• _Exercise aim_
Copy the records from the line with "Rubrik Energie & Netze" to the line with "July 30, 2026", both lines included. Leave the picture lines out of your answer.

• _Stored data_

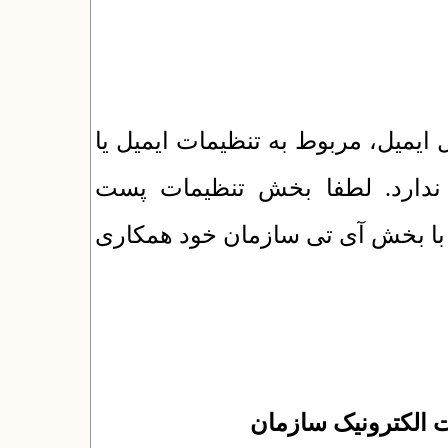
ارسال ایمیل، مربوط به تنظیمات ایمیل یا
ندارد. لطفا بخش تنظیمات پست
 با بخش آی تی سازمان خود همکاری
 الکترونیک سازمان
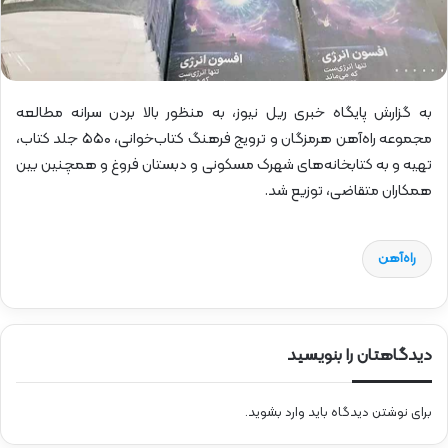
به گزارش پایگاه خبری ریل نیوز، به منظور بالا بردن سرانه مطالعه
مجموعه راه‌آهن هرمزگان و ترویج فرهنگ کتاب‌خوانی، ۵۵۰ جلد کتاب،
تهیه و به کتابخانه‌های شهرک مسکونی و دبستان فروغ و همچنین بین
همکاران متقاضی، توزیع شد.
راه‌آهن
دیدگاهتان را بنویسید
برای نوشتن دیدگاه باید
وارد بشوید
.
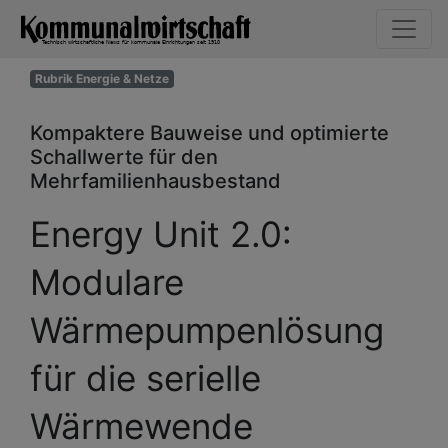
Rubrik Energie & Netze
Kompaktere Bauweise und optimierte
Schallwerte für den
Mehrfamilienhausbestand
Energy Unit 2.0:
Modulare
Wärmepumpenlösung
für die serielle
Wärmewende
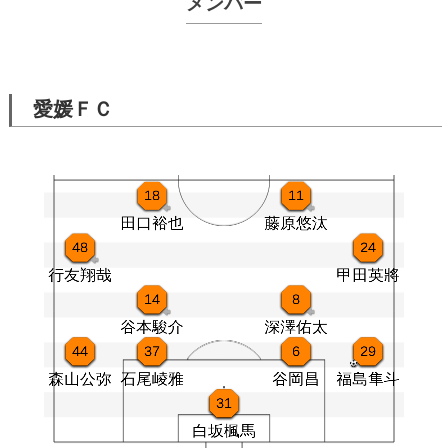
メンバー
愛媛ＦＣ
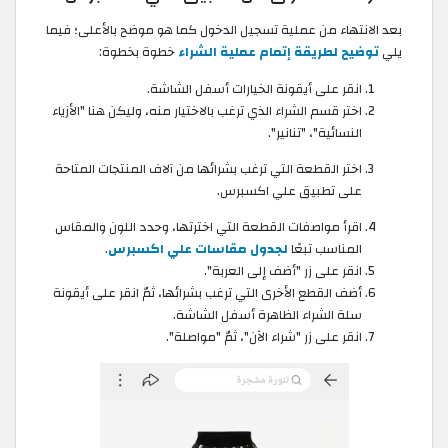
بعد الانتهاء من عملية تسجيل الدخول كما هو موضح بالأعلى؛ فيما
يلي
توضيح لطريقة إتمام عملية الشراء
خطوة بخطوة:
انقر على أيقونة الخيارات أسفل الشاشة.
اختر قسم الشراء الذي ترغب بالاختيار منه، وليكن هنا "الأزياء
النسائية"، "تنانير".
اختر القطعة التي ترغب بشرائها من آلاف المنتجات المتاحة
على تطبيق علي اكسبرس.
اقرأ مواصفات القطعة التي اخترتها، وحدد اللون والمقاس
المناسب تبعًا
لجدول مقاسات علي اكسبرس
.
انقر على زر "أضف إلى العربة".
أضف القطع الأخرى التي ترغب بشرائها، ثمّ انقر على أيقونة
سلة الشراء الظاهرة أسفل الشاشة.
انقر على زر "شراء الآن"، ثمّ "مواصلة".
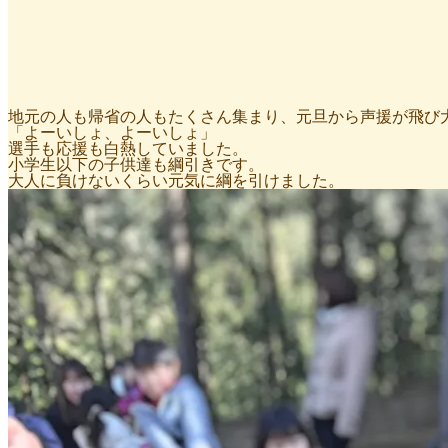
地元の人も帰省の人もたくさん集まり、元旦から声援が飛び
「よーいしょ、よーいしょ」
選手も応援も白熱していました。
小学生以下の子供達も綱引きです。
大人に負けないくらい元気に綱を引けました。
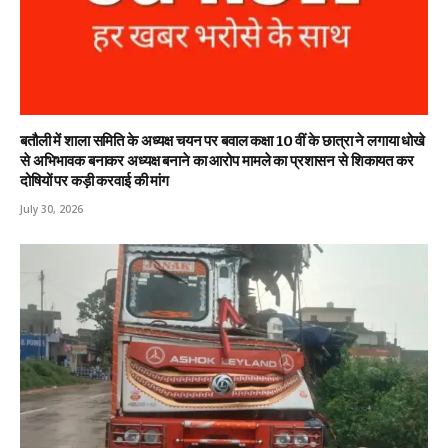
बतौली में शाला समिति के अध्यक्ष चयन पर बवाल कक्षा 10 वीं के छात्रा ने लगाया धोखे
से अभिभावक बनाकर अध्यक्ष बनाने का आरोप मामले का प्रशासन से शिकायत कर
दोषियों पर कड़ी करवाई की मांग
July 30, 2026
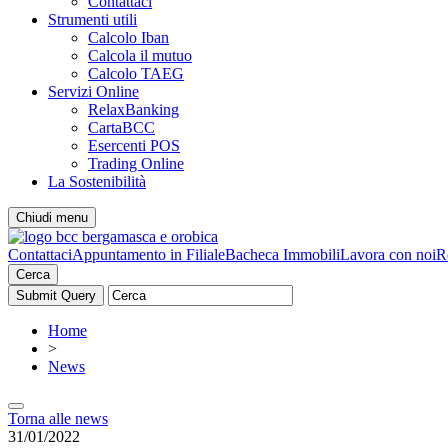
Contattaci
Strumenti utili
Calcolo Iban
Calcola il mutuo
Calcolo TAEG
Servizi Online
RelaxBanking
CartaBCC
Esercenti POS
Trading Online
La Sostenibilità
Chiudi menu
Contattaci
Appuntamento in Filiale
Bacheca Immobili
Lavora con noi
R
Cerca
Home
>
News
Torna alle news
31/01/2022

==

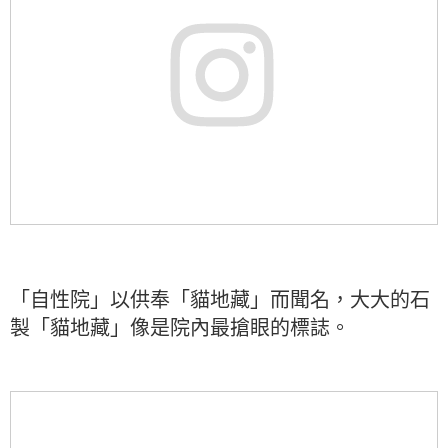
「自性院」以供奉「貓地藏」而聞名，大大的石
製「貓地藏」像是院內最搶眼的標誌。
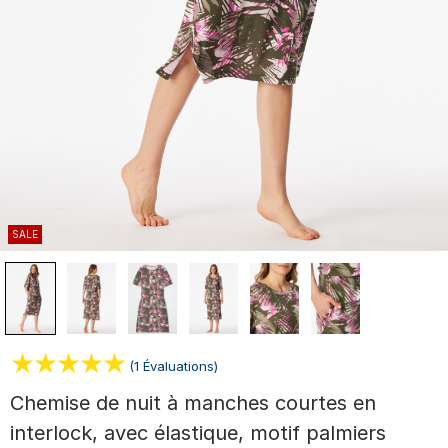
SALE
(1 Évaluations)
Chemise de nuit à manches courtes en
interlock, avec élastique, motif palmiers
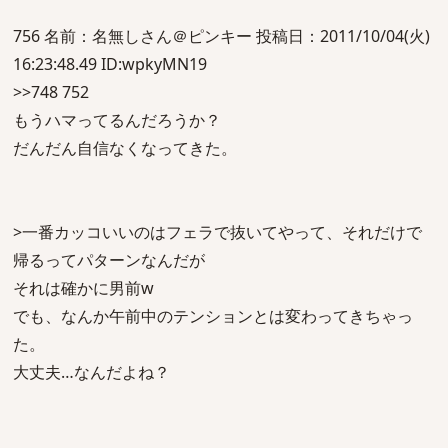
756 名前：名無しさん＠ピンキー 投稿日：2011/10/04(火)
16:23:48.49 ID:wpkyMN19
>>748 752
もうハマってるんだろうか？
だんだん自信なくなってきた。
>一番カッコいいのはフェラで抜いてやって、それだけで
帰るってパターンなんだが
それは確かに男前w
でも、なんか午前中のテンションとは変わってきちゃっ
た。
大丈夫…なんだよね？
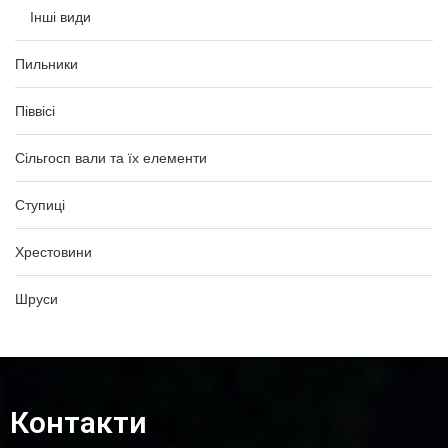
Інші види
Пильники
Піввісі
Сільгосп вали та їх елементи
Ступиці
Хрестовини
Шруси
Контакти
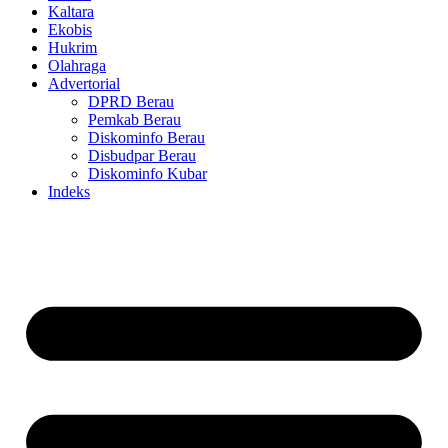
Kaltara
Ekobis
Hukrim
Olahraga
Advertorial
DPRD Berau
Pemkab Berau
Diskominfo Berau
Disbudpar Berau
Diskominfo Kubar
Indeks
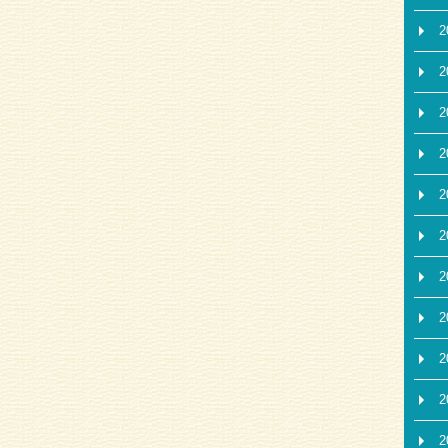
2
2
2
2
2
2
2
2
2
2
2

---

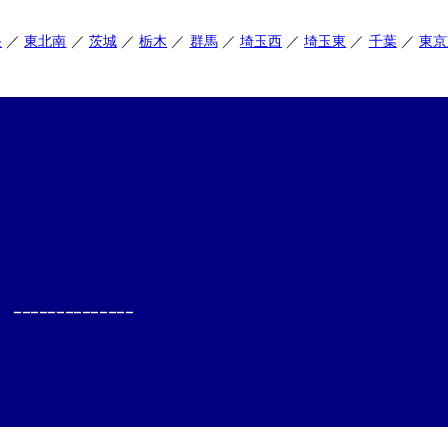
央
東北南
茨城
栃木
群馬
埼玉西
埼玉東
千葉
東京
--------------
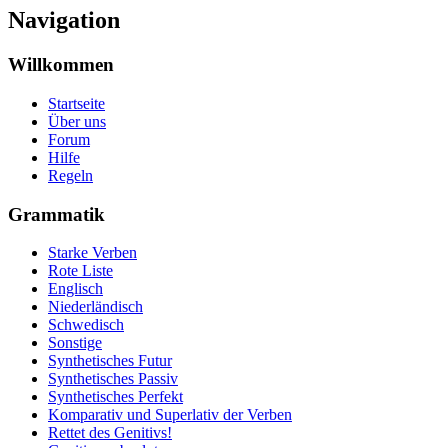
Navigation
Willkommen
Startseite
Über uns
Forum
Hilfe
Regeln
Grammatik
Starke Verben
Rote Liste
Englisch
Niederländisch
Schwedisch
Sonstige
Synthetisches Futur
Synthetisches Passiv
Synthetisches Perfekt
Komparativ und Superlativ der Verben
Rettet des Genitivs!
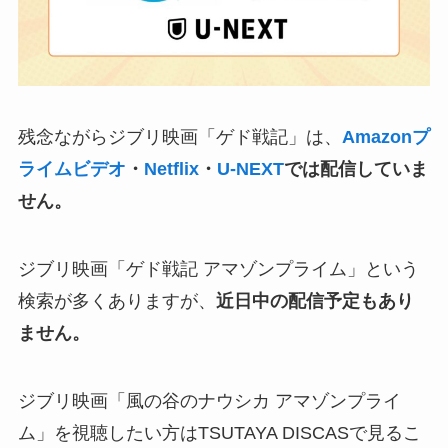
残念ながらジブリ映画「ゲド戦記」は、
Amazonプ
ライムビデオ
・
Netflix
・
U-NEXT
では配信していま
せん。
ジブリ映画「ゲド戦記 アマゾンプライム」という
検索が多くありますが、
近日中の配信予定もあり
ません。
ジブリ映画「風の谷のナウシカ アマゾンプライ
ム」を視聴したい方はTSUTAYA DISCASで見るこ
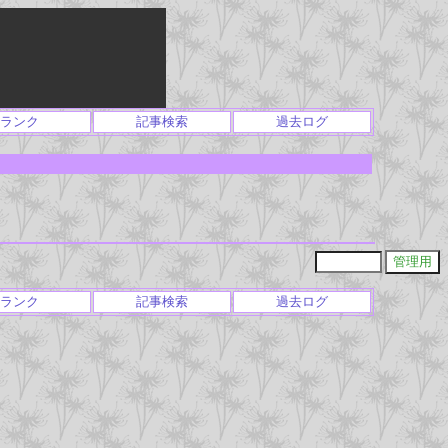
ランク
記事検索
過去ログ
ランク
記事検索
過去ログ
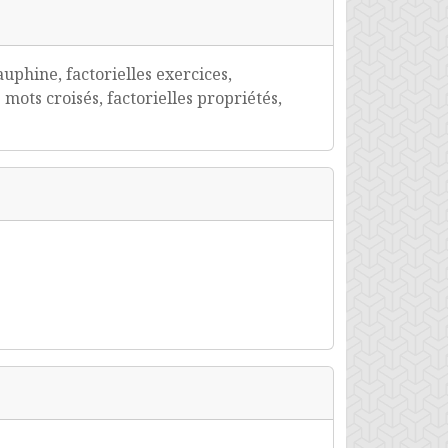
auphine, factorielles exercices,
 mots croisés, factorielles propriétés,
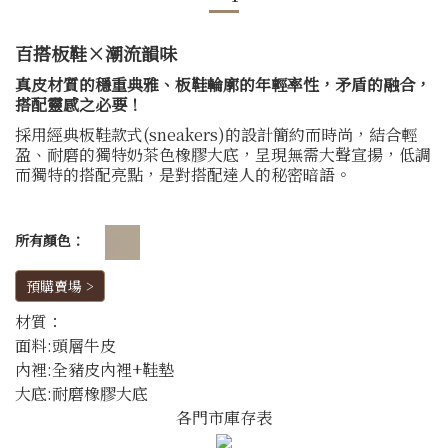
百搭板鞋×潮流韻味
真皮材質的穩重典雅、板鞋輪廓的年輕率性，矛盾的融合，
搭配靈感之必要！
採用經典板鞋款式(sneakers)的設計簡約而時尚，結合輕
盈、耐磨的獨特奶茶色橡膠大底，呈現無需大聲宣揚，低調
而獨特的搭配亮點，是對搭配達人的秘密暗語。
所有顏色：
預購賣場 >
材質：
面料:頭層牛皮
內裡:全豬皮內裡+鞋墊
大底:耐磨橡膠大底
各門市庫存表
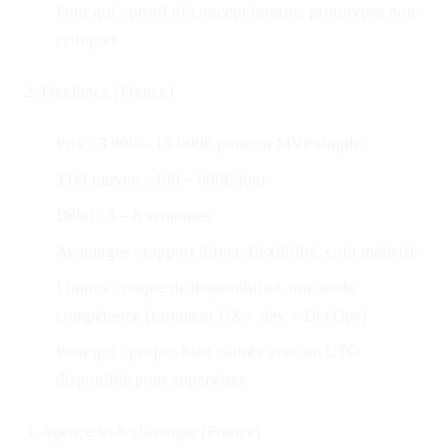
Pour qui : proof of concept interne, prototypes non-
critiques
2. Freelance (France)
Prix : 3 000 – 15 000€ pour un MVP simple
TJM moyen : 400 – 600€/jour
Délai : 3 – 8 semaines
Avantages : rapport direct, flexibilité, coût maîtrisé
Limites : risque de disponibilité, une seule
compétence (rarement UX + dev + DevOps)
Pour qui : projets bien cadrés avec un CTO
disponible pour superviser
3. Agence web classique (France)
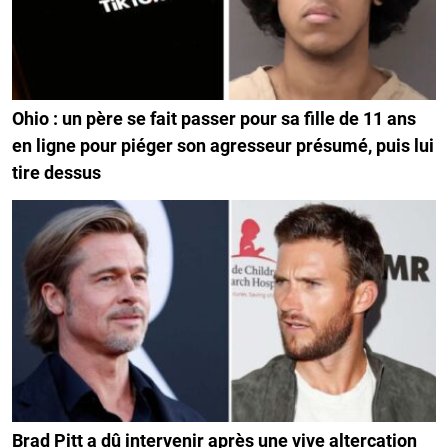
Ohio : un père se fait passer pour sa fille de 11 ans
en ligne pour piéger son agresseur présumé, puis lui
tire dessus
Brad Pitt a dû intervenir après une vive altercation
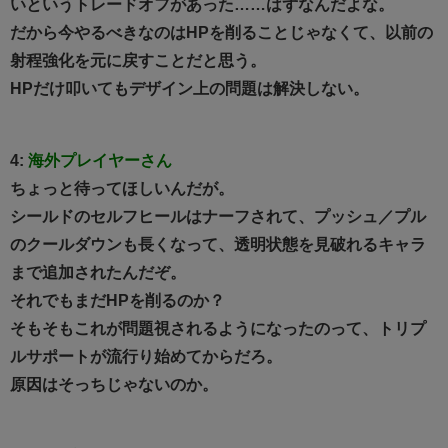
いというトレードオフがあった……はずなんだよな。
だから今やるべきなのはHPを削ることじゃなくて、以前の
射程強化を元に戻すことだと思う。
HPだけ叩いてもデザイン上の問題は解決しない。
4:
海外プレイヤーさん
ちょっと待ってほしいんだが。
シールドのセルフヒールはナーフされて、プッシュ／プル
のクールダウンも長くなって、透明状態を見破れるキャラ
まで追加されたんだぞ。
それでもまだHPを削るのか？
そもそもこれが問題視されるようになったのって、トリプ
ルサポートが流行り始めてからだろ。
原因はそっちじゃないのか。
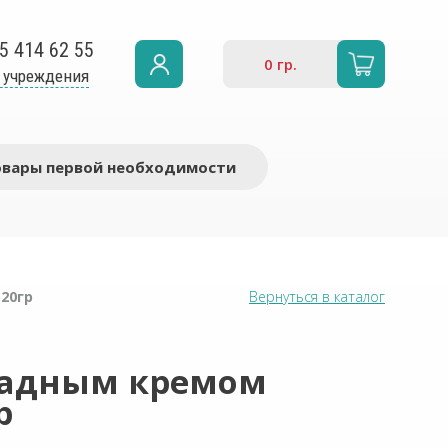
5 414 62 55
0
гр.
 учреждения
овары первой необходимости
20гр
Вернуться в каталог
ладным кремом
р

• _Result of the exercise_
Rubrik Energie & Netze
Kompaktere Bauweise und optimierte
Schallwerte für den
Mehrfamilienhausbestand
Energy Unit 2.0:
Modulare
Wärmepumpenlösung
für die serielle
Wärmewende
メンバー
愛媛ＦＣ
بعد الانتهاء من عملية تسجيل الدخول كما هو موضح بالأعلى؛ فيما
يلي
توضيح لطريقة إتمام عملية الشراء
خطوة بخطوة:
انقر على أيقونة الخيارات أسفل الشاشة.
اختر قسم الشراء الذي ترغب بالاختيار منه، وليكن هنا "الأزياء
النسائية"، "تنانير".
اختر القطعة التي ترغب بشرائها من آلاف المنتجات المتاحة
على تطبيق علي اكسبرس.
اقرأ مواصفات القطعة التي اخترتها، وحدد اللون والمقاس
المناسب تبعًا
لجدول مقاسات علي اكسبرس
.
انقر على زر "أضف إلى العربة".
أضف القطع الأخرى التي ترغب بشرائها، ثمّ انقر على أيقونة
سلة الشراء الظاهرة أسفل الشاشة.
انقر على زر "شراء الآن"، ثمّ "مواصلة".
地元の人も帰省の人もたくさん集まり、元旦から声援が飛び
「よーいしょ、よーいしょ」
選手も応援も白熱していました。
小学生以下の子供達も綱引きです。
大人に負けないくらい元気に綱を引けました。
बतौली में शाला समिति के अध्यक्ष चयन पर बवाल कक्षा 10 वीं के छात्रा ने लगाया धोखे
से अभिभावक बनाकर अध्यक्ष बनाने का आरोप मामले का प्रशासन से शिकायत कर
दोषियों पर कड़ी करवाई की मांग
July 30, 2026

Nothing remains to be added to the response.